You can’t see blue if you have never seen blue.
In a fascinating feature over at Business Insider, Kevin Loria breaks down the evidence behind the claim, which dates all the way back to the 1800s, when scholar William Gladstone, who later went on to be the Prime Minister of Great Britain, noticed that, in the Odyssey, Homer describes the ocean as “wine-dark” and other strange hues, but he never uses the word ‘blue’.
Interesting article about the ability to see a color. Essentially, it appears that if you have never seen a color, you have a hard time differentiating it from the colors you have seen.
Since blue does not exist much in nature, humans that have never seen the color before cannot separate it out from shades of green, for example.
They have a test for Europeans based on the color green. Nice optical illusion.*
They all look the same shade. But if I rapidly scanned all of them, I could tell which one was a different shade. My peripheral vision picked it up but if I then focused on it, it no longer looked different.
This suggests that the difference is based on luminosity, as our peripheral vision is much more sensitive to slight variations in light intensity (this why we can easily see stars with the peripheral vision that disappear when we focus on them).
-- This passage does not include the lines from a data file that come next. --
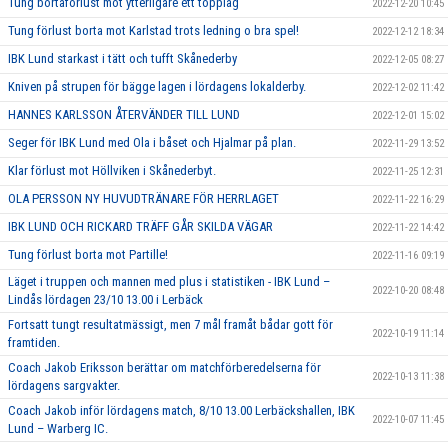
Tung bortaförlust mot ytterligare ett topplag
2022-12-20 10:45
Tung förlust borta mot Karlstad trots ledning o bra spel!
2022-12-12 18:34
IBK Lund starkast i tätt och tufft Skånederby
2022-12-05 08:27
Kniven på strupen för bägge lagen i lördagens lokalderby.
2022-12-02 11:42
HANNES KARLSSON ÅTERVÄNDER TILL LUND
2022-12-01 15:02
Seger för IBK Lund med Ola i båset och Hjalmar på plan.
2022-11-29 13:52
Klar förlust mot Höllviken i Skånederbyt.
2022-11-25 12:31
OLA PERSSON NY HUVUDTRÄNARE FÖR HERRLAGET
2022-11-22 16:29
IBK LUND OCH RICKARD TRÄFF GÅR SKILDA VÄGAR
2022-11-22 14:42
Tung förlust borta mot Partille!
2022-11-16 09:19
Läget i truppen och mannen med plus i statistiken - IBK Lund –
2022-10-20 08:48
Lindås lördagen 23/10 13.00 i Lerbäck
Fortsatt tungt resultatmässigt, men 7 mål framåt bådar gott för
2022-10-19 11:14
framtiden.
Coach Jakob Eriksson berättar om matchförberedelserna för
2022-10-13 11:38
lördagens sargvakter.
Coach Jakob inför lördagens match, 8/10 13.00 Lerbäckshallen, IBK
2022-10-07 11:45
Lund – Warberg IC.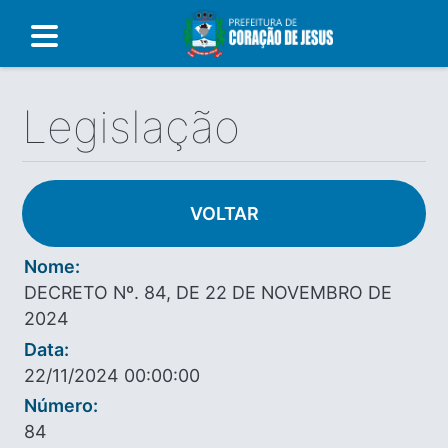
Legislação
VOLTAR
Nome:
DECRETO Nº. 84, DE 22 DE NOVEMBRO DE
2024
Data:
22/11/2024 00:00:00
Número:
84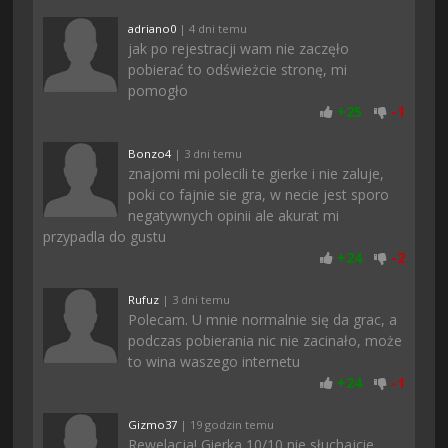
adriano0
| 4 dni temu
jak po rejestracji wam nie zaczęło
pobierać to odświeżcie stronę, mi
pomogło
+
25
-
1
Bonzo4
| 3 dni temu
znajomi mi polecili te gierke i nie zaluje,
poki co fajnie sie gra, w necie jest sporo
negatywnych opinii ale akurat mi
przypadla do gustu
+
24
-
2
Rufuz
| 3 dni temu
Polecam. U mnie normalnie się da grac, a
podczas pobierania nic nie zacinało, może
to wina waszego internetu
+
24
-
1
Gizmo37
| 19 godzin temu
Rewelacja! Gierka 10/10 nie słuchajcie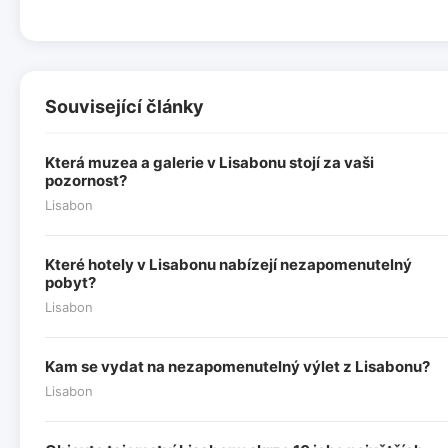
Související články
Která muzea a galerie v Lisabonu stojí za vaši
pozornost?
Lisabon
Které hotely v Lisabonu nabízejí nezapomenutelný
pobyt?
Lisabon
Kam se vydat na nezapomenutelný výlet z Lisabonu?
Lisabon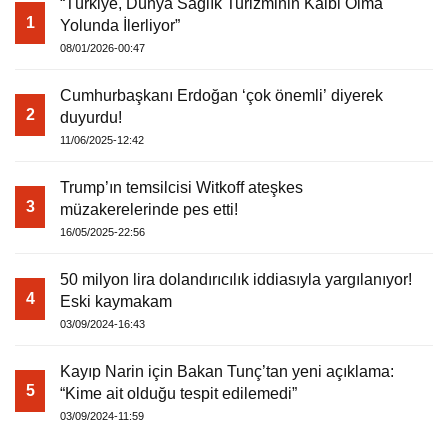
“Türkiye, Dünya Sağlık Turizminin Kalbi Olma
1
Yolunda İlerliyor”
08/01/2026-00:47
Cumhurbaşkanı Erdoğan ‘çok önemli’ diyerek
2
duyurdu!
11/06/2025-12:42
Trump’ın temsilcisi Witkoff ateşkes
3
müzakerelerinde pes etti!
16/05/2025-22:56
50 milyon lira dolandırıcılık iddiasıyla yargılanıyor!
4
Eski kaymakam
03/09/2024-16:43
Kayıp Narin için Bakan Tunç’tan yeni açıklama:
5
“Kime ait olduğu tespit edilemedi”
03/09/2024-11:59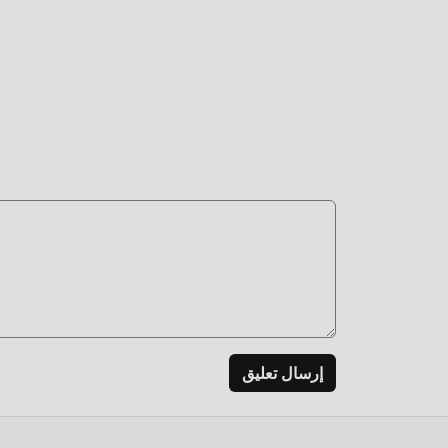
Unlocked Proاصدار التعديل ice 5.18
التح
بتنزيل
إرسال تعليق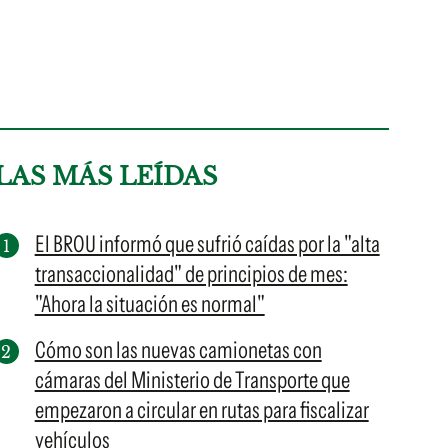
LAS MÁS LEÍDAS
El BROU informó que sufrió caídas por la "alta
transaccionalidad" de principios de mes:
"Ahora la situación es normal"
Cómo son las nuevas camionetas con
cámaras del Ministerio de Transporte que
empezaron a circular en rutas para fiscalizar
vehículos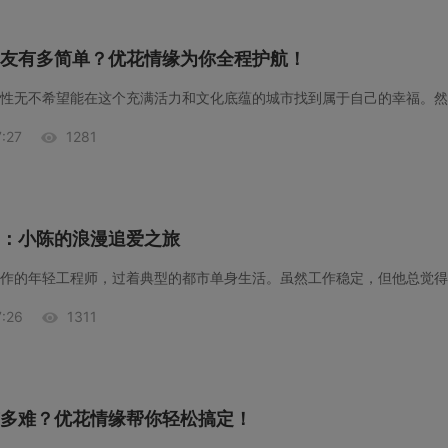
友有多简单？优花情缘为你全程护航！
:27
1281
：小陈的浪漫追爱之旅
:26
1311
多难？优花情缘帮你轻松搞定！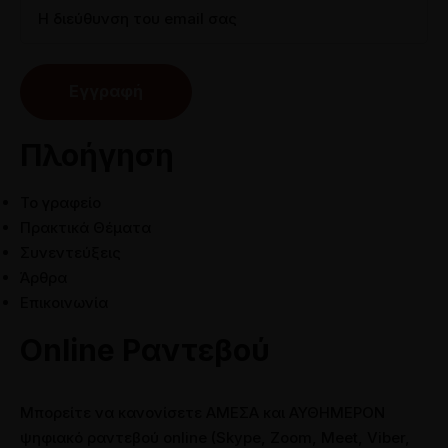
Πλοήγηση
Το γραφείο
Πρακτικά Θέματα
Συνεντεύξεις
Άρθρα
Επικοινωνία
Online Ραντεβού
Μπορείτε να κανονίσετε ΑΜΕΣΑ και ΑΥΘΗΜΕΡΟΝ
ψηφιακό ραντεβού online (Skype, Zoom, Meet, Viber,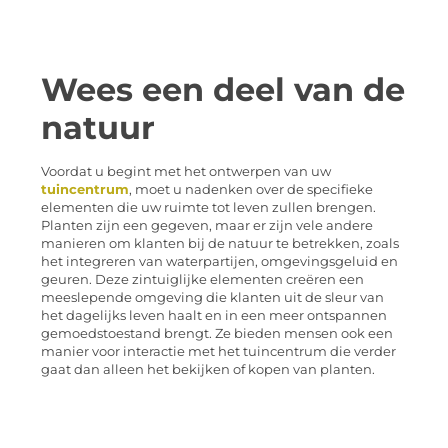
Wees een deel van de
natuur
Voordat u begint met het ontwerpen van uw
tuincentrum
, moet u nadenken over de specifieke
elementen die uw ruimte tot leven zullen brengen.
Planten zijn een gegeven, maar er zijn vele andere
manieren om klanten bij de natuur te betrekken, zoals
het integreren van waterpartijen, omgevingsgeluid en
geuren. Deze zintuiglijke elementen creëren een
meeslepende omgeving die klanten uit de sleur van
het dagelijks leven haalt en in een meer ontspannen
gemoedstoestand brengt. Ze bieden mensen ook een
manier voor interactie met het tuincentrum die verder
gaat dan alleen het bekijken of kopen van planten.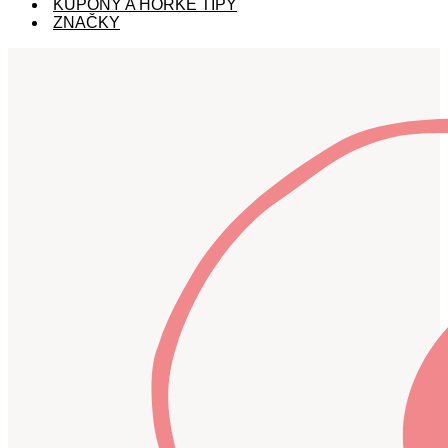
KUPÓNY A HORKÉ TIPY
ZNAČKY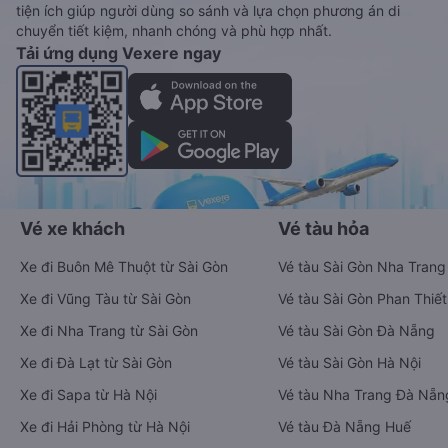
tiện ích giúp người dùng so sánh và lựa chọn phương án di
chuyển tiết kiệm, nhanh chóng và phù hợp nhất.
Tải ứng dụng Vexere ngay
Vé xe khách
Vé tàu hỏa
Xe đi Buôn Mê Thuột từ Sài Gòn
Vé tàu Sài Gòn Nha Trang
Xe đi Vũng Tàu từ Sài Gòn
Vé tàu Sài Gòn Phan Thiết
Xe đi Nha Trang từ Sài Gòn
Vé tàu Sài Gòn Đà Nẵng
Xe đi Đà Lạt từ Sài Gòn
Vé tàu Sài Gòn Hà Nội
Xe đi Sapa từ Hà Nội
Vé tàu Nha Trang Đà Nẵn
Xe đi Hải Phòng từ Hà Nội
Vé tàu Đà Nẵng Huế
Our peripheral vision can see something is off because it reflects a different amount of light. But if we focus on it, our fovea, which is great at color separation but less good at luminosity, sees no difference. Our brains cannot process the color difference.
This would suggest that our ancestors saw a much less colorful world than we do. And that our descendants may see an even more colorful one.
Image: Kevin Dooley
*The odd one is the one between the two squares at the 12 o’clock position and the two at the 3 0’clock.